Observability

Observability spans every layer of the platform — from the cloud infrastructure through Kubernetes to the application — and it’s where two promises of the offer come together: the live, shared dashboards that are your transparency window, and the alerting that drives The Operation.

We standardize on the Grafana open-source stack, deployed in-cluster.

The stack

Signal	Tool	What it gives you
Dashboards	Grafana	A single pane over metrics, logs, and traces
Metrics	Prometheus (scaled with Mimir)	Time-series for infra, cluster, and app
Logs	Loki	Centralized, queryable logs, correlated with metrics
Traces	Tempo	Distributed tracing across services
Alerting	Alertmanager	Routing, grouping, and de-duplication of alerts

Metrics, logs, and traces are correlated in Grafana, so an alert leads straight to the relevant logs and traces — not a hunt across disconnected tools.

Your transparency window

The dashboards are shared with you and live — not a monthly PDF. They’re how you see exactly what we run on your behalf, in real time.
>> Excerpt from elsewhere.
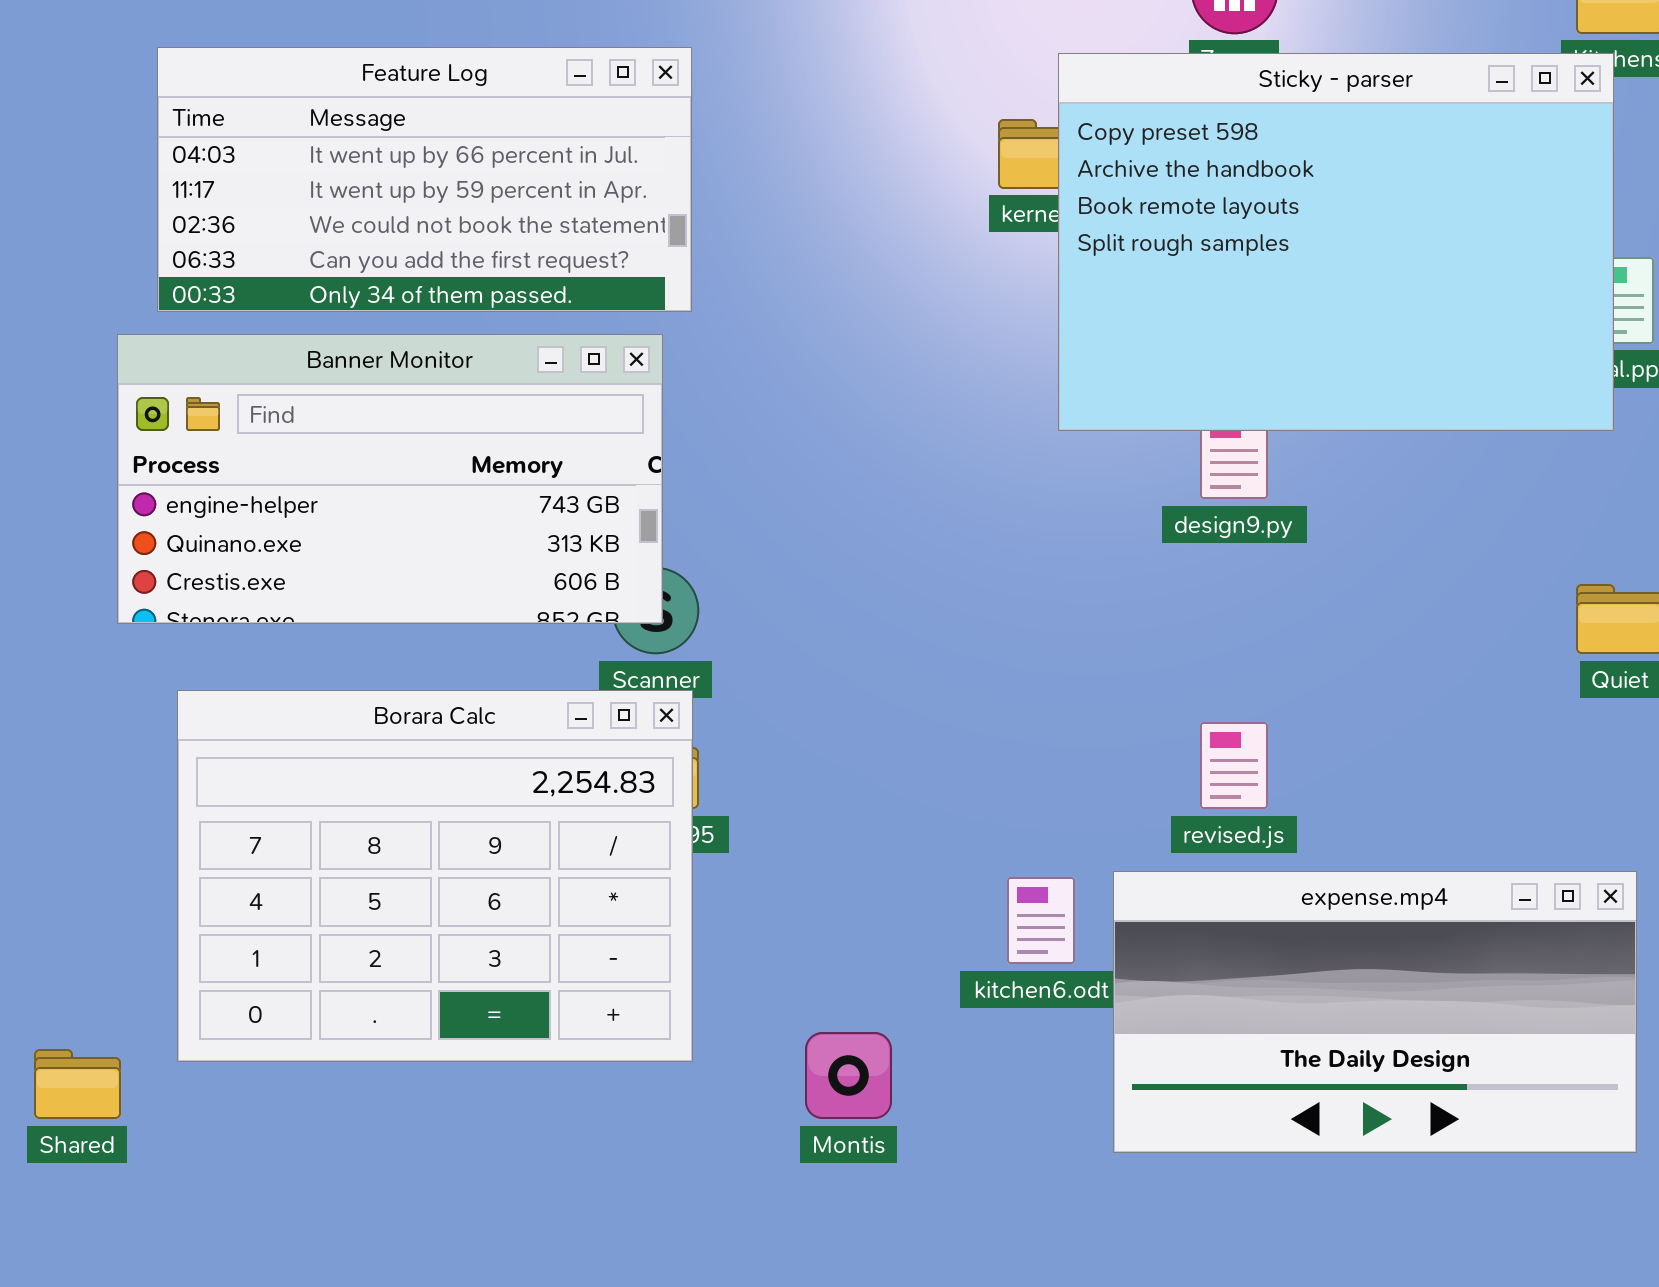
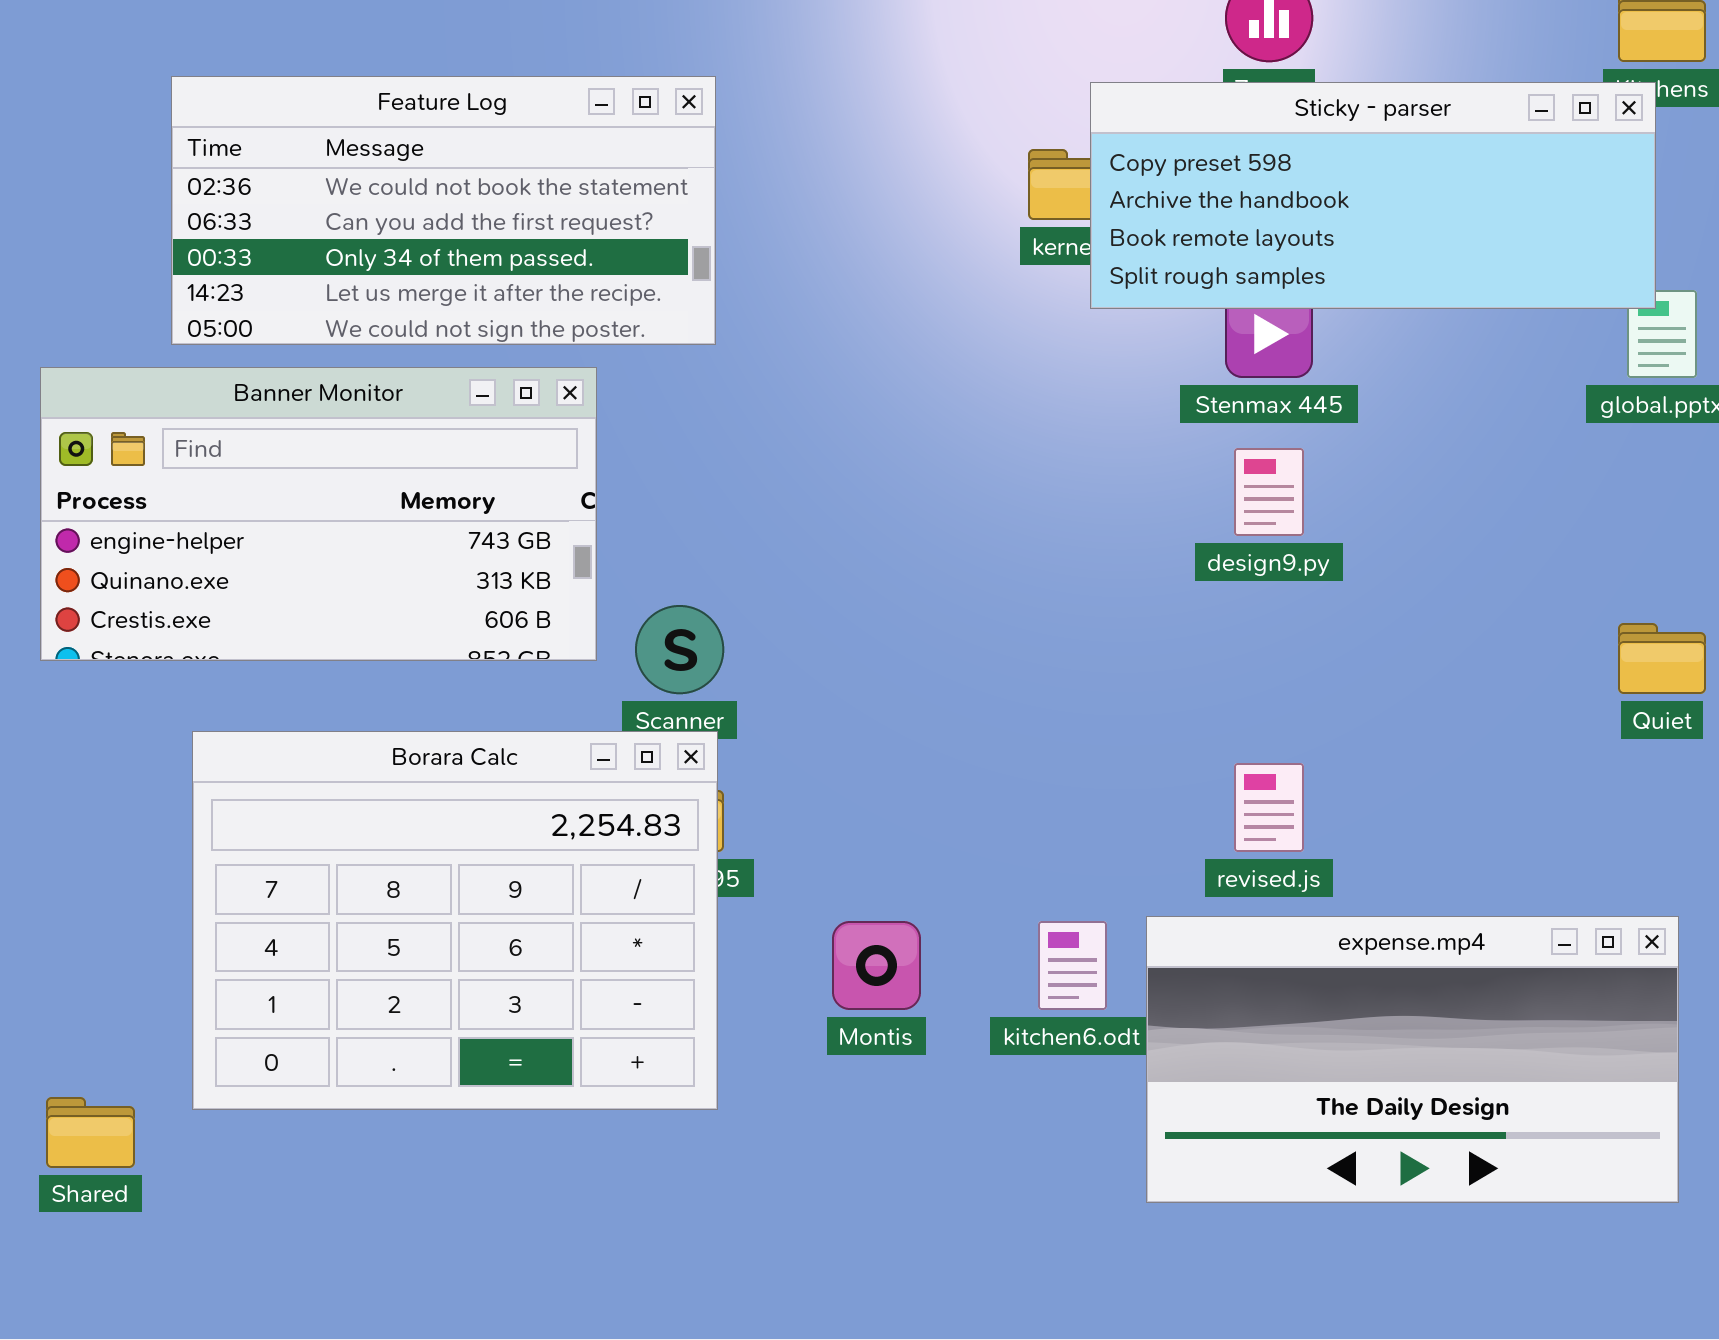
Feature Log: [157,47,692,312] -> [171,76,716,345], scrolled down 2 rows
Sticky - parser: [1058,53,1614,431] -> [1090,82,1656,309], resized
Banner Monitor: [117,334,663,624] -> [40,367,597,661], moved
Montis: [805,1032,892,1119] -> [832,921,921,1010], moved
This is the offer’s “observability stack + live shared dashboards” made concrete: no black box, no key-person knowledge, full visibility into the platform’s health, performance, and cost signals.

SLOs and alerting

We define SLOs (service-level objectives) for the signals that matter to your product.
Alertmanager routes alerts by severity to the on-call rotation.
Alerts are the entry point to incident handling — see The Operation.

infra · cluster · app
   │  metrics → Prometheus / Mimir ┐
   │  logs    → Loki               ├─► Grafana (shared dashboards)
   │  traces  → Tempo              ┘        │
   └────────────────────────────► Alertmanager ─► on-call (Teams / Slack)

This closes the loop between the Platform and The Operation: the platform emits the signals, and observability turns them into the dashboards you watch and the alerts we act on.